This year, they'll be watching with bated breath. Will the presiding officer, Vice President Mike Pence, resist pressure from President Donald Trump and his supporters to write a new script for the proceedings?
U.S. vice presidents, in their constitutional role as president of the Senate, have long presided over the ceremonial certification of the electoral college vote count, even when it has meant turning the reins over to the opposition (see: Dick Cheney, Jan. 6, 2009; Joe Biden, Jan. 6, 2017).
In fact, two modern vice presidents have overseen the most humbling of certifications - their own election losses.

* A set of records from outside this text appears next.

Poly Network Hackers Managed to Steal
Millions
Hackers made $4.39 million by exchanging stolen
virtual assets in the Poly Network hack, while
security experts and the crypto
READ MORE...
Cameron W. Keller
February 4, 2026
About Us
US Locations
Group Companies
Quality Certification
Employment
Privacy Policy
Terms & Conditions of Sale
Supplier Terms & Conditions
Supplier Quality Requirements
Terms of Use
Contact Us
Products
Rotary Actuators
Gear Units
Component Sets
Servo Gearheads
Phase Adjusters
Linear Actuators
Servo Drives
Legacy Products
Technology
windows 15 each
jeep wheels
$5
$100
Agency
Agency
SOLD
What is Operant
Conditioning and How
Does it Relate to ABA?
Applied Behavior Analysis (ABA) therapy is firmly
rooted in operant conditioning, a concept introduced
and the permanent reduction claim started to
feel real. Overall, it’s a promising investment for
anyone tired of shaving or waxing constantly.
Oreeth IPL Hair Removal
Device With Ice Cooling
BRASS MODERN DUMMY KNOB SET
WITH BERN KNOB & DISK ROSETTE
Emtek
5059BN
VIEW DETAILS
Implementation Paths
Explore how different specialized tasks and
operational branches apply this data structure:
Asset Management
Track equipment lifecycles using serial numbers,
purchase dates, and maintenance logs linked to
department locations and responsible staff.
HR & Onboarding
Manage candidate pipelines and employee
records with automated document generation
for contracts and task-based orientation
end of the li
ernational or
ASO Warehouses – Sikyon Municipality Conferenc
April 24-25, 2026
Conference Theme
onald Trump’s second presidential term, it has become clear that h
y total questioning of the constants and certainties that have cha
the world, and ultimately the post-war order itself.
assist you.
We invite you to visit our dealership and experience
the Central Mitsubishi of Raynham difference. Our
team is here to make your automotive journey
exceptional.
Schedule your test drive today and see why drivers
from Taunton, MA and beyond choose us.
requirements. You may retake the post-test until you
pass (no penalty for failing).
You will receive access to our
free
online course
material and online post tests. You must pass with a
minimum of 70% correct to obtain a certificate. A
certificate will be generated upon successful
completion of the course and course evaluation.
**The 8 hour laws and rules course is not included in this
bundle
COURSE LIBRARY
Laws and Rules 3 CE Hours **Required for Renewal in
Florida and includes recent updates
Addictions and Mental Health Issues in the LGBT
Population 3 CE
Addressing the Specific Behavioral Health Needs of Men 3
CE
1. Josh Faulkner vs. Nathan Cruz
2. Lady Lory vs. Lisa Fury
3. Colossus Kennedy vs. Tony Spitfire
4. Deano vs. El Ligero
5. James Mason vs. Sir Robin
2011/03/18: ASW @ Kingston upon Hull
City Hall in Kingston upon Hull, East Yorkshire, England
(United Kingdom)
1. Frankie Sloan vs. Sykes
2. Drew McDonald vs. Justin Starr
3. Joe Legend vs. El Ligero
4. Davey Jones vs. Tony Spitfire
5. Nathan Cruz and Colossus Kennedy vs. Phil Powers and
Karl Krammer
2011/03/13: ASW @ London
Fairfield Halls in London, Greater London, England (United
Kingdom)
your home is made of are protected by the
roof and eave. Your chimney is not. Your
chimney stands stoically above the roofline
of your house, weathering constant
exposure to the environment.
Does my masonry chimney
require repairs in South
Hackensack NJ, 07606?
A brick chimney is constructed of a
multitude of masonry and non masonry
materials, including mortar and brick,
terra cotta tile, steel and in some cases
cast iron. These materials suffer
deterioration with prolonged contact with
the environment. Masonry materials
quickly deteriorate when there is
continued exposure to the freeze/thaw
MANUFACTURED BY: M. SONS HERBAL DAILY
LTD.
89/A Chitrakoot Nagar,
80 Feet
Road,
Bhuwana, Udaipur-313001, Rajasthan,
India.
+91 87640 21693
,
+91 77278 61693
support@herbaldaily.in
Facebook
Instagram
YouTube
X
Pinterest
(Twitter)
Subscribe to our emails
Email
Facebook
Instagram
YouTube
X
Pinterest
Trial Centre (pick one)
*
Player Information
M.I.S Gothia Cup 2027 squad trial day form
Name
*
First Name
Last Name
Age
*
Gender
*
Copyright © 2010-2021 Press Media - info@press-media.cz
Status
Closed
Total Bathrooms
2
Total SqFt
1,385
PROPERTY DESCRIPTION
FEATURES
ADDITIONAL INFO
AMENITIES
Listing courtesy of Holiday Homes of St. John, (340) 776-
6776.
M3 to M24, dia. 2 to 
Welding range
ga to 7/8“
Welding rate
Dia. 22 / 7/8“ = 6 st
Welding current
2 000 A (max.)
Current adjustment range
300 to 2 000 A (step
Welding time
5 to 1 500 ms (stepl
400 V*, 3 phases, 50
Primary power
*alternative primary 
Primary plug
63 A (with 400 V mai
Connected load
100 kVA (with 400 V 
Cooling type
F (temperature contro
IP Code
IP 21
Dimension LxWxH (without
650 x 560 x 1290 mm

On Jan. 6, 1961, then-Vice President Richard M. Nixon became the first in a century. Massachusetts Sen. John F. Kennedy had beaten him narrowly; plus, many Republicans suspected voter fraud in 11 states, even filing lawsuits in two. (Judges threw both out.) So even though the result of the certification was supposed to be a foregone conclusion, some wondered whether Nixon would really go through with it.
He did, and according to The Washington Post's coverage at the time, he did so jovially.
"Nixon seemed to enjoy doing it," The Post wrote. "Time and again he pumped humor, life and even a little political sense into the nearly two-centuries-old ceremonial."
During the joint session, he asked to make a statement, promising to follow House custom of a one-minute speech, instead of the Senate's unlimited-time rule.
"I do not think we could have a more striking and eloquent example of the stability of our Constitutional system and of the proud tradition of the American people of developing, respecting and honoring institutions of self-government," he said. "In our campaigns, no matter how hard-fought they may be, no matter how close the election may turn out to be, those who lose accept the verdict, and support those who win."
He declared Kennedy the winner and received a standing ovation.
The awkward moment was handled well, but Post correspondent Robert C. Albright's description of the electoral college system that created the situation was unsparing. Perhaps expecting it might be reformed soon, Albright called it "creaky," "archaic," "tired," "no longer dependable" and "America's outworn way of electing its presidents."
The Senate majority leader, he reported, "was confident that one day the electoral college will retire as gracefully as Mr. Nixon did."
Thirteen years later, Nixon retired again - this time, in disgrace. And the "creaky" old electoral system remains.
Four decades later, the country found itself in an even bigger electoral drama, when then-Vice President Al Gore had to certify Tex. Gov. George W. Bush's win, despite Gore's having won the popular vote. The month before, Gore had conceded to Bush after a court battle over the Florida count that went all the way to the Supreme Court.
Like Nixon in 1960, Gore tried to bring "grace and humor" to the proceedings, according to The Post's coverage at the time. As scripted, the roll of states was called in alphabetical order, and when it reached California, which Gore won, he jokingly pumped a fist in the air.
He had "achieved celebrity status," according to The Post's coverage, signing autographs for the assembled lawmakers, congressional staffers and pages. Even then-Speaker J. Dennis Hastert asked Gore to autograph the wooden gavel he used that day. Like Nixon, when he declared Bush the winner - asking God to bless his opponent - Gore drew a standing ovation.
There was an extra awkward cherry on top of the day, though, when the roll reached the state of Florida and a handful of House Democrats raised objections. Most of them, including Rep. Maxine Waters, D-Calif., were members of the Congressional Black Caucus "who share the feeling among black leaders that votes in the largely African American precincts overwhelmingly carried by Gore were not counted because of faulty voting machines, illicit challenges to black voters and other factors," The Post said.
Because no senators signed on to the objections with the House members, Gore was bound by law to refuse to hear the objections, putting him in the position of squelching a last-ditch effort to make him president.
This Jan. 6, things are expected to proceed differently, and not just because Trump has thus far declined the take the "grace and humor" route. Sen. Josh Hawley, R-Mo., has signed on to House Republican objections, meaning that even if Pence acts according to the script, the objections will be heard.